Optimal spatial localization is limited by contrast sensitivity

Bisection is one of several spatial localization tasks that achieve hyperacuity performance levels. We find that optimal bisection thresholds, and hyperacuity tasks in general, are no better than might be expected from simple contrast detection and discrimination performance. The three-line bisection task can be described in terms of the test-pedestal paradigm where the test pattern is a horizontal dipole and the pedestal is a horizontal three-line pattern with equal spacing between the lines. When the dipole test is added to the center line, the line shifts up or down, depending on the test polarity. For low contrast pedestal lines at the optimal separation, the bisection threshold falls between the observer's own dipole contrast detection threshold and the bottom of the dipole contrast discrimination dipper function. At higher pedestal strengths performance degrades with a slope of about 0.5-0.7, similar to that found in contrast discrimination tasks.

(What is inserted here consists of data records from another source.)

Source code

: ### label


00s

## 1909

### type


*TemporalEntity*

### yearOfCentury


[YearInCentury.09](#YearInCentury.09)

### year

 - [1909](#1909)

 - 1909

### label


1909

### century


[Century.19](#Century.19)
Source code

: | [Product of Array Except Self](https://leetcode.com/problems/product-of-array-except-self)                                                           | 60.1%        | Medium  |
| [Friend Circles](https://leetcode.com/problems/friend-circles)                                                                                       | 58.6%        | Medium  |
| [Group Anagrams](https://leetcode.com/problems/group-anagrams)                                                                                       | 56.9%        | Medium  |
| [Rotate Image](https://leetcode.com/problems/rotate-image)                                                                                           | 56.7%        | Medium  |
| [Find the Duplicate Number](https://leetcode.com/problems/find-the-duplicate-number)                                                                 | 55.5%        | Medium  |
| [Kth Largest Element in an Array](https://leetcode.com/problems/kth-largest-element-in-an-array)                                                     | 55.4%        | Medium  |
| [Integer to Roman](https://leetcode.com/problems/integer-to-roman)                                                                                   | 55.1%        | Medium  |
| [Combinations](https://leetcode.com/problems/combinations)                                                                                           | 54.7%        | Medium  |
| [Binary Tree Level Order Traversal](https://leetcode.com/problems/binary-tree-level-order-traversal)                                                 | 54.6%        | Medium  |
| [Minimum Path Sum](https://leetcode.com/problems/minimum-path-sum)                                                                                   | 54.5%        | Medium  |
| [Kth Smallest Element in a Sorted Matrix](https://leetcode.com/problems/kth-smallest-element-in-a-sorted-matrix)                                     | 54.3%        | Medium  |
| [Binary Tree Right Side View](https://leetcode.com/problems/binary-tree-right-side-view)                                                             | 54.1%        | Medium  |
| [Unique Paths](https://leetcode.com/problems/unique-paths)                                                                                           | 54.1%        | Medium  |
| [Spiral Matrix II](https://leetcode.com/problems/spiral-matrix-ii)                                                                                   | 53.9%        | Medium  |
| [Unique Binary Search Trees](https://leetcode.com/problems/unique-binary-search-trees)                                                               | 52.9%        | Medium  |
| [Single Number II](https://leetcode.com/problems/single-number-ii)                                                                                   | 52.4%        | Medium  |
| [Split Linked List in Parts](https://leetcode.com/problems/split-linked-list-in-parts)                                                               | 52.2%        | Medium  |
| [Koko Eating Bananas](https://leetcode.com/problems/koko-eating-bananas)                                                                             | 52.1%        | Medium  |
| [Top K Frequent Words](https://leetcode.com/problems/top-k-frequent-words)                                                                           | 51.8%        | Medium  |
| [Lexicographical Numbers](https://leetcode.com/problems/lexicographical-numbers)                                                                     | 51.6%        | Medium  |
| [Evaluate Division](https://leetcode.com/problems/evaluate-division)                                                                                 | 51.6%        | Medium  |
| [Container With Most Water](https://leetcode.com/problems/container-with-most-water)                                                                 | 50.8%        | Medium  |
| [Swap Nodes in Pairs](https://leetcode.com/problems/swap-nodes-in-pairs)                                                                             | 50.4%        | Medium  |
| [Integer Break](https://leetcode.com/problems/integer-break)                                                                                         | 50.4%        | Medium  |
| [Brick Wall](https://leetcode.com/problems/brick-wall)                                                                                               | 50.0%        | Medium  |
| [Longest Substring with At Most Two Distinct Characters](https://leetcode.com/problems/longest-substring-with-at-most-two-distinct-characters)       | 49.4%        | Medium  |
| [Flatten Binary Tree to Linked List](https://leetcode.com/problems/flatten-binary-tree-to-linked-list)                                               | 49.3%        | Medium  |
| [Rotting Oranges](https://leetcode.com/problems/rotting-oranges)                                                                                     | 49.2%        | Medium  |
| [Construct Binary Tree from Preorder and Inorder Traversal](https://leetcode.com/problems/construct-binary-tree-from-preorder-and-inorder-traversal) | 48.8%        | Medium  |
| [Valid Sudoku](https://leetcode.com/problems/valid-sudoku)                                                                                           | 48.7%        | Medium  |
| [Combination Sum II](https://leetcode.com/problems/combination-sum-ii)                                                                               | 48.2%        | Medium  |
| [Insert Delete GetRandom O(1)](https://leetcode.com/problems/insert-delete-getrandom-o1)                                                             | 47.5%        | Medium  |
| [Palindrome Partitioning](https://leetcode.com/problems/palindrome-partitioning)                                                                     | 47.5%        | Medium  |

Therefore, bisection performance is compatible with expectations based on contrast discrimination data. At large pedestal line separations (> 10 min) bisection thresholds in min are about 1/60 the separation and relatively independent of pedestal strength. These findings are consistent with the idea that two processes are involved in limiting bisection performance; the first limit is based on contrast sensitivity of the system and the second limit to performance is based on a local sign or position tag processing. Finally, when bisection is compared with Vernier acuity and blur resolution tasks, where the test is also a dipole, bisection performance falls roughly midway, better than Vernier acuity but worse than blur resolution.